◆ **Required work**: Copy the lines below word for word, from the very first line up to and including the line with "your personal information.".

◆ **Task data**:
++++++

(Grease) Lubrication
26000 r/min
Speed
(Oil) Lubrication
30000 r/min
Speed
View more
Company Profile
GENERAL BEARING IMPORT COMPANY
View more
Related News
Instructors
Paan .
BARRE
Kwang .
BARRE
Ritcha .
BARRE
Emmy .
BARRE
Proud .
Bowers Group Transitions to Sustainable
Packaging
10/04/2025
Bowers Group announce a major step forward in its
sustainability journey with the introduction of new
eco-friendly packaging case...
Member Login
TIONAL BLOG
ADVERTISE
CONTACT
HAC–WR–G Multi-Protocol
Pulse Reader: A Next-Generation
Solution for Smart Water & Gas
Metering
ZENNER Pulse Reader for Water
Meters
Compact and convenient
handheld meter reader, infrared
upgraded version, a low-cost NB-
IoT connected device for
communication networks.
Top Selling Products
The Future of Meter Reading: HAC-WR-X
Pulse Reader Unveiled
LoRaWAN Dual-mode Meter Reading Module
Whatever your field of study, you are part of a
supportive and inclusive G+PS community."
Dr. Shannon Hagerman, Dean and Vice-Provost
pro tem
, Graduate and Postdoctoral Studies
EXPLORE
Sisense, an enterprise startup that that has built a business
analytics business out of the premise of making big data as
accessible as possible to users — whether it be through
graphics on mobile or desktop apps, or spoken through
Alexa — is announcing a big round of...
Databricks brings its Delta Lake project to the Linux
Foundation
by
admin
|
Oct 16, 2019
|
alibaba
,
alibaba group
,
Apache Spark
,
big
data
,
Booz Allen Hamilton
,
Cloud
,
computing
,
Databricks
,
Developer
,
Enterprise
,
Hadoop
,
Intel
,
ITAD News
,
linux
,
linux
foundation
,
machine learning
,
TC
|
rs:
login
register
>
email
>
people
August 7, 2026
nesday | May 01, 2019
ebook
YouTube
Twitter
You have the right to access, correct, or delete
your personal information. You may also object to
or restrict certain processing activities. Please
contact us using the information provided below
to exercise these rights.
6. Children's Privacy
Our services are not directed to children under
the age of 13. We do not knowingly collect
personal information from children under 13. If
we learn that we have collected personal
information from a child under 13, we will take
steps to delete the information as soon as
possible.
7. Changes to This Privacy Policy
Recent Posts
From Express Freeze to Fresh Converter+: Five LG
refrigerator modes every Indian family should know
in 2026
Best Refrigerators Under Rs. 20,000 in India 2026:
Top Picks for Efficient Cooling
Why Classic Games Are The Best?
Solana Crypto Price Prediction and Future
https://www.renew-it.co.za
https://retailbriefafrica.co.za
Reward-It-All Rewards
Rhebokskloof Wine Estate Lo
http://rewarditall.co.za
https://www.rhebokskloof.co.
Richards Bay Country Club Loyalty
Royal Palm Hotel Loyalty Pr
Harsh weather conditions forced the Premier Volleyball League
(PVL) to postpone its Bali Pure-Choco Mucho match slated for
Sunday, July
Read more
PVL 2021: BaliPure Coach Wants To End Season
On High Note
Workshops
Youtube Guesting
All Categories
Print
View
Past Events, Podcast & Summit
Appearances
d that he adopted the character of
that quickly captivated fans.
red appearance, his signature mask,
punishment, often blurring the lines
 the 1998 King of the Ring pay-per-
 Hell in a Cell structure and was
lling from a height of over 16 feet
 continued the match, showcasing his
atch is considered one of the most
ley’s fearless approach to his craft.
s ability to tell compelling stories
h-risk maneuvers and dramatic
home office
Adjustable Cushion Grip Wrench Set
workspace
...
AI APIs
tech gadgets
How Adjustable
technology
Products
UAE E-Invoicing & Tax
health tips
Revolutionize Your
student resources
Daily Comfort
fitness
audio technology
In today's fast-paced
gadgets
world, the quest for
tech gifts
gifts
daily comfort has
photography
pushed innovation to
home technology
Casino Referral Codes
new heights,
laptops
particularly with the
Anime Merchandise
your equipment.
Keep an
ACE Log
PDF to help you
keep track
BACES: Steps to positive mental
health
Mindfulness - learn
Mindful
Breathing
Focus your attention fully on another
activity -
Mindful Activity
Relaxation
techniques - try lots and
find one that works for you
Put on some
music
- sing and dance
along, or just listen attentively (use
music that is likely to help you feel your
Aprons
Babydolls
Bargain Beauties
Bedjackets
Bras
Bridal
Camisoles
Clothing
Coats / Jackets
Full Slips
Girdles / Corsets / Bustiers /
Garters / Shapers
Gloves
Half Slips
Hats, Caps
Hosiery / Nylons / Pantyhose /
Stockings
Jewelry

++++++

◆ **Solution**:
(Grease) Lubrication
26000 r/min
Speed
(Oil) Lubrication
30000 r/min
Speed
View more
Company Profile
GENERAL BEARING IMPORT COMPANY
View more
Related News
Instructors
Paan .
BARRE
Kwang .
BARRE
Ritcha .
BARRE
Emmy .
BARRE
Proud .
Bowers Group Transitions to Sustainable
Packaging
10/04/2025
Bowers Group announce a major step forward in its
sustainability journey with the introduction of new
eco-friendly packaging case...
Member Login
TIONAL BLOG
ADVERTISE
CONTACT
HAC–WR–G Multi-Protocol
Pulse Reader: A Next-Generation
Solution for Smart Water & Gas
Metering
ZENNER Pulse Reader for Water
Meters
Compact and convenient
handheld meter reader, infrared
upgraded version, a low-cost NB-
IoT connected device for
communication networks.
Top Selling Products
The Future of Meter Reading: HAC-WR-X
Pulse Reader Unveiled
LoRaWAN Dual-mode Meter Reading Module
Whatever your field of study, you are part of a
supportive and inclusive G+PS community."
Dr. Shannon Hagerman, Dean and Vice-Provost
pro tem
, Graduate and Postdoctoral Studies
EXPLORE
Sisense, an enterprise startup that that has built a business
analytics business out of the premise of making big data as
accessible as possible to users — whether it be through
graphics on mobile or desktop apps, or spoken through
Alexa — is announcing a big round of...
Databricks brings its Delta Lake project to the Linux
Foundation
by
admin
|
Oct 16, 2019
|
alibaba
,
alibaba group
,
Apache Spark
,
big
data
,
Booz Allen Hamilton
,
Cloud
,
computing
,
Databricks
,
Developer
,
Enterprise
,
Hadoop
,
Intel
,
ITAD News
,
linux
,
linux
foundation
,
machine learning
,
TC
|
rs:
login
register
>
email
>
people
August 7, 2026
nesday | May 01, 2019
ebook
YouTube
Twitter
You have the right to access, correct, or delete
your personal information. You may also object to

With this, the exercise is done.